You should be prepared to support people's requests to have personal data corrected or completed, transferred to another organization, prohibited for certain uses, or removed completely—all in a timely manner.
You should also be able to tell someone how their personal data is being stored, and what you're using it for. If they ask, you'll also have to share the personal data you hold on an individual, or offer a way for them to access it.
What can I do?
As far as your email marketing is concerned, we suggest you start using a MailChimp signup form to grow your list, because we always store permission data in case you need it in the future. For additional evidence of permission, you may choose to turn on double opt-in.
No matter what opt-in method you choose, permission data is stored in list export files.
If you rely on consent to process subscribers' personal data, double check where and why your contacts shared their data with you to make sure that the consent you obtained meets the GDPR's standards. For example, check third-party integrations to be sure they don't automatically add people to your MailChimp list without a clear opt-in checkbox that clearly states how you'll use that person's data. You should also review the terms associated with any MailChimp add-ons or third-party integrations you use.

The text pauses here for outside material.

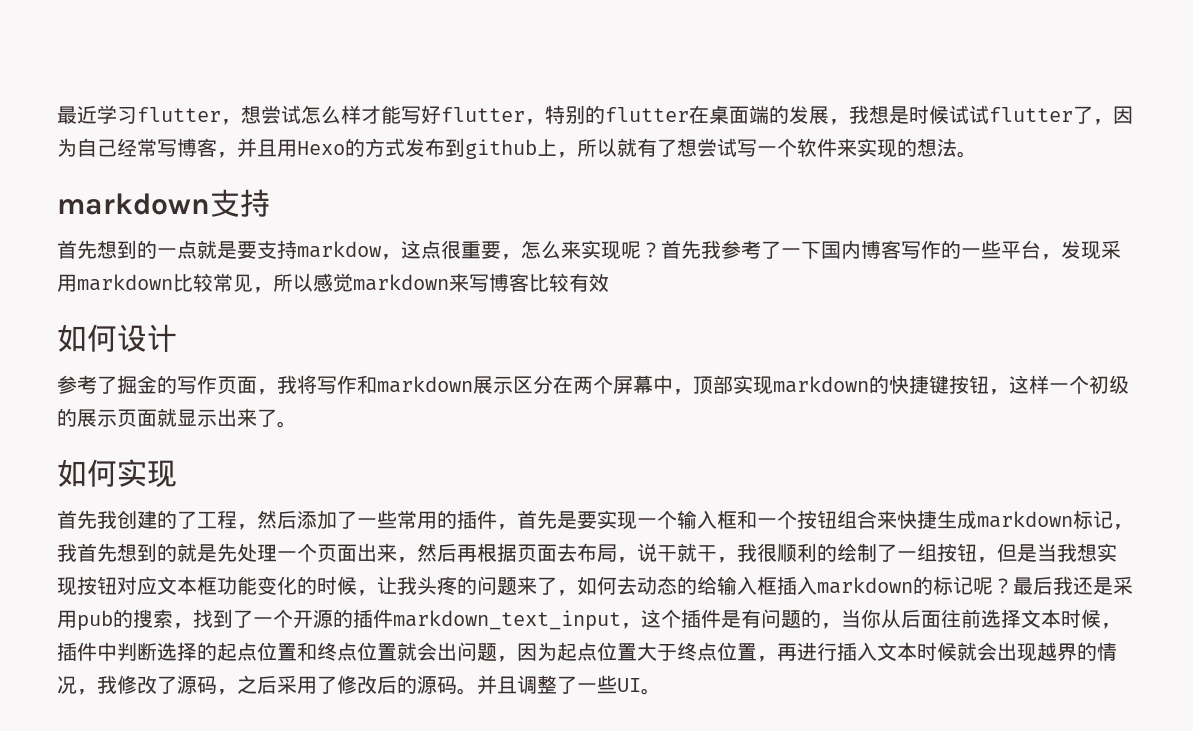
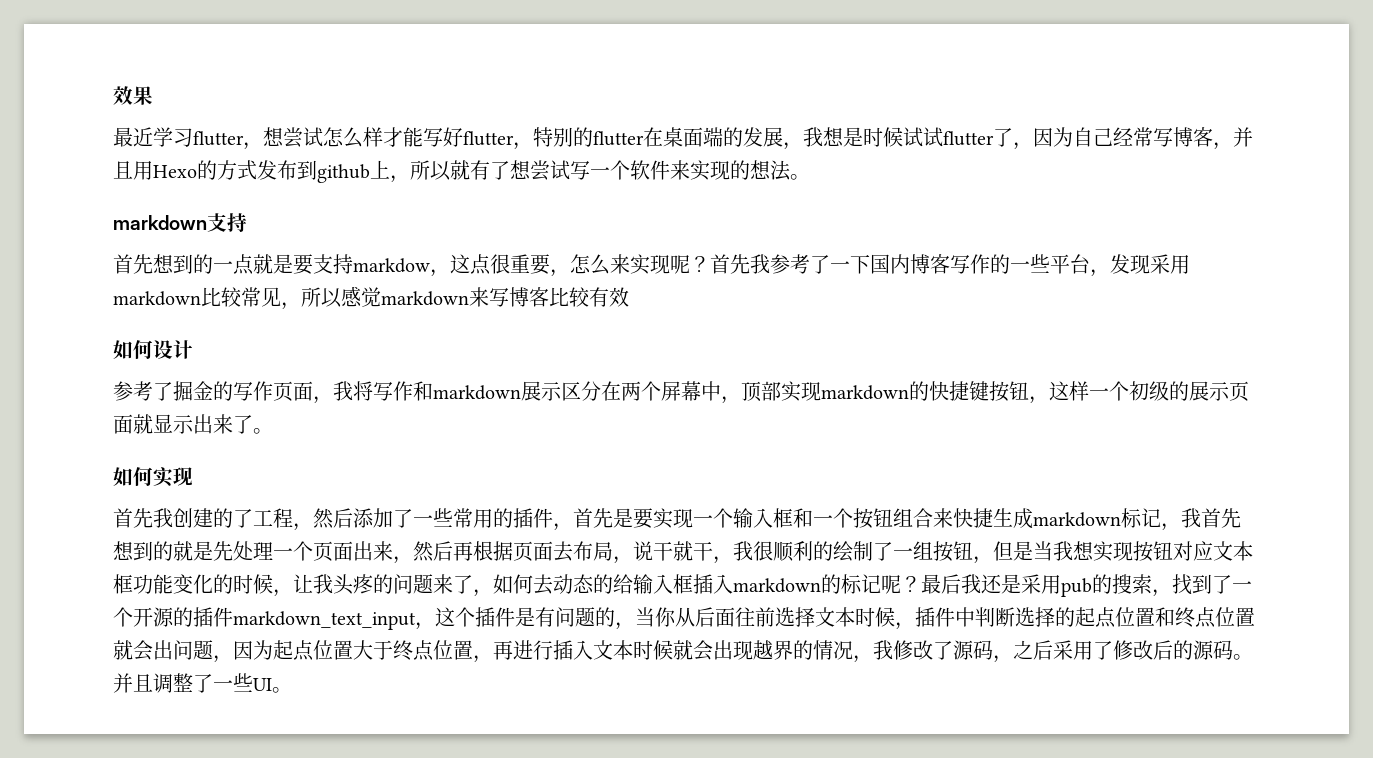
(57, 115) none -> [113,86,153,105] 效果 //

Another good way to prepare for the GDPR is simply to educate yourself. We want to help our users prepare for the change, but the GDPR's provisions could affect your business outside of how you use MailChimp. Here are some additional resources.
What is MailChimp doing to prepare?
We've been researching the GDPR and modifying many of our internal practices and policies over the last year, because we are committed to achieving compliance with the GDPR in 2018. For example, we're in the process of updating our Data Processing Agreement and third-party vendor contracts to meet the GDPR's requirements.
We're also assessing the impact of the GDPR on MailChimp's tools to see if we can make them more practical for users who are subject to the GDPR.
As further guidance is released and our research progresses, we'll continue to look for ways we can help our users around the world get ready for the GDPR.